Relaxés en première instance, ils étaient toutefois déclarés coupables du chef de corruption passive par la Cour d’appel de Paris, au motif que « les ʺ gestes commerciaux ʺ adressés à des agents publics chargés de contracter au nom de l’OPH sont bien constitutifs de corruption dès lors qu’ils s’inscrivent, ce qui n’est pas réellement contesté, dans une ʺ rétribution ʺ de la préférence accordée par le passé et susceptible d’être renouvelée à l’avenir ».

Aux termes d’un arrêt rendu le 25 mai 2022, la Chambre criminelle de la Cour de cassation cassait cet arrêt rappelant qu’est « constitutif du délit de corruption passive le fait, par une personne dépositaire de l’autorité publique, chargée d’une mission de service public, ou investie d’un mandat électif public, de solliciter ou d’agréer, sans droit, à tout moment, directement ou indirectement, des offres, des promesses, des dons, des présents ou des avantages quelconques pour elle-même ou pour autrui, pour accomplir ou s’abstenir d’accomplir un acte de sa fonction, de sa mission ou de son mandat ou facilité par sa fonction, sa mission ou son mandat ».

En s’abstenant de caractériser à la charge des prévenus l’existence d’un acte de leurs fonctions que ceux-ci auraient accompli ou se seraient abstenus d’accomplir au bénéfice de la société attributaire, et dont les voyages offerts constitueraient la contrepartie, la Cour d’appel a méconnu la portée de l’article 432-11, 1° du Code pénal.

Par cette décision, la Cour de cassation rappelle que l’obtention d’un avantage ne saurait à elle seule caractériser le délit de corruption passive, qui nécessite de démontrer que celui-ci a été obtenu en contrepartie de l’accomplissement ou du non-accomplissement d’un acte de la fonction dont est titulaire l’agent corrompu.

En définitive, l’antériorité des voyages offerts aux agents de l’OPH par rapport à l’attribution des marchés publics était, selon la Chambre criminelle, insuffisante pour caractériser l’existence d’un pacte corruptif, d’autant que les prévenus avaient été relaxés du chef de favoritisme.

Assurance dommages-ouvrage : la mise en demeure prévue à l’article L. 242-1 du Code des assurances doit émaner du maître de l’ouvrage

Cette décision vient illustrer la mise en œuvre de l’article L. 242-1 du Code des assurances relatif à l’assurance dommages-ouvrage.

On rappellera que l’assurance dommage-ouvrage (dite « DO ») garantit, en dehors de toute recherche des responsabilités, le paiement de la totalité des travaux de réparation des dommages de la nature de ceux dont sont responsables les constructeurs au sens de l’article 1792-1 du Code civil, les fabricants et importateurs ou le contrôleur technique sur le fondement de l’article 1792 du Code civil (c’est-à-dire entrant dans le champ de la garantie décennale).

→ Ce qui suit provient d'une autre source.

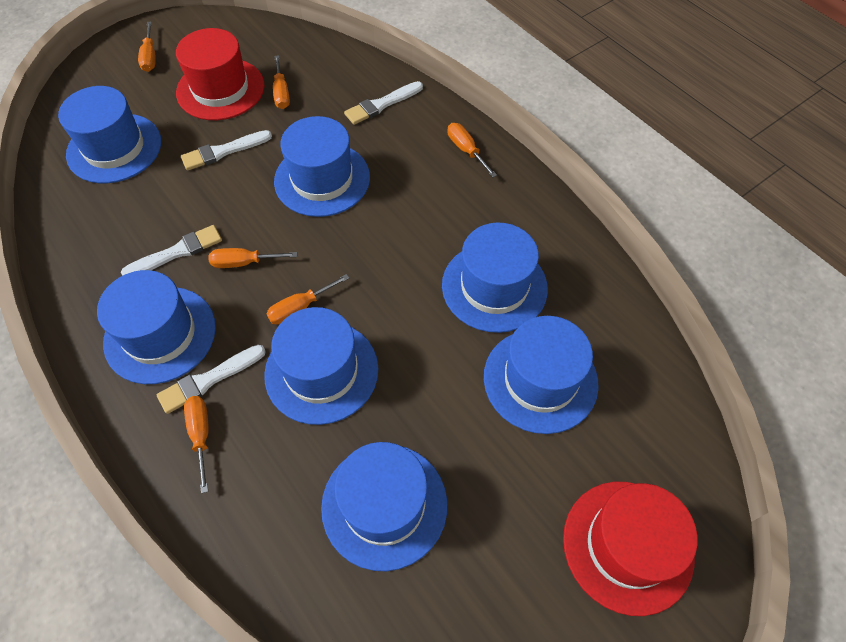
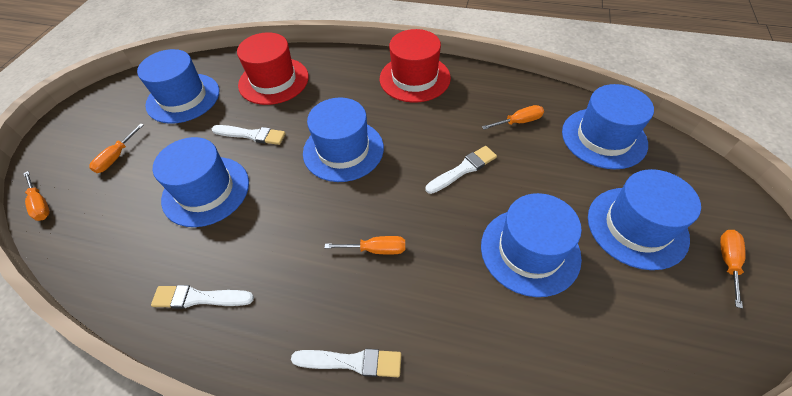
blue hat: [58,86,161,183] [97,270,216,384] [264,307,379,425] [274,116,370,217] [321,442,447,571] [442,222,548,333] [484,316,599,434] = 7 -> [137,49,219,124] [153,137,249,227] [303,98,384,182] [481,193,582,297] [562,84,654,169] [588,169,701,270] = 6
orange screwdriver: [138,21,156,72] [184,396,209,493] [208,248,297,268] [266,274,349,325] [273,55,290,109] [448,123,497,177] = 6 -> [23,171,50,221] [89,123,144,173] [325,236,405,254] [482,105,544,130] [720,230,746,309] = 5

L’assurance DO, qui doit être souscrite avant l’ouverture du chantier, ne prend normalement effet qu’après l’expiration du délai de garantie de parfait achèvement défini à l’article 1792-6 du Code civil, soit un an après la réception des travaux.

Toutefois, l’assurance DO garantit également le paiement des réparations nécessaires lorsque, avant la réception des travaux et après mise en demeure restée infructueuse, le contrat de louage d’ouvrage conclu avec l’entrepreneur est résilié pour inexécution, par celui-ci, de ses obligations.

Néanmoins, l’acquisition de la garantie dommages-ouvrage, pour des désordres en cours de chantier, suppose que le maître d’ouvrage ait mis en demeure l’entrepreneur défaillant.

Ainsi, l’article L. 242-1 du Code des assurances alinéa 9 dispose que « avant la réception, après mise en demeure restée infructueuse, le contrat de louage d’ouvrage conclu avec l’entrepreneur est résilié pour inexécution, par celui-ci, de ses obligations ».

Dans notre affaire, la Cour de cassation, confirme la position de la Cour d’appel qui a su faire une application exacte de l’article L. 242-1 du Code des assurances et rappelle ainsi que :

 

« La mise en demeure s’entendant de l’acte par lequel une partie à un contrat interpelle son cocontractant pour qu’il exécute ses obligations, la cour d’appel a retenu, à bon droit, que la mise en demeure qui, en application de l’article L. 242-1 du code des assurances, devait être adressée à l’entrepreneur avant la résiliation de son contrat, devait émaner du maître de l’ouvrage ou de son mandataire ».

 

Ainsi, la Cour de cassation vient préciser que la mise en demeure doit émaner soit du maître d’ouvrage, soit de son mandataire (par exemple l’architecte, peut également réaliser cette formalité dès lors qu’il a reçu mandat exprès de réaliser cette mission.).

La mise en demeure est faite, en principe, par lettre recommandée AR. Toutefois, il a été jugé que pour l’application de l’article L. 242-1 du Code des assurances, valait mise en demeure une assignation délivrée à l’entrepreneur devant la juridiction des référés et une assignation en résolution du contrat d’entreprise.

Modification des conventions domaniales : un terrain en friche

L’enjeu du sujet tient dans l’énoncé d’une question simple : dans quelle mesure est-il possible de prolonger la durée d’une convention d’occupation temporaire du domaine public pour permettre au titulaire de la convention domaniale d’amortir de nouveaux investissements qu’il souhaite réaliser pour optimiser ou modifier l’activité économique qu’il exerce sur la dépendance ?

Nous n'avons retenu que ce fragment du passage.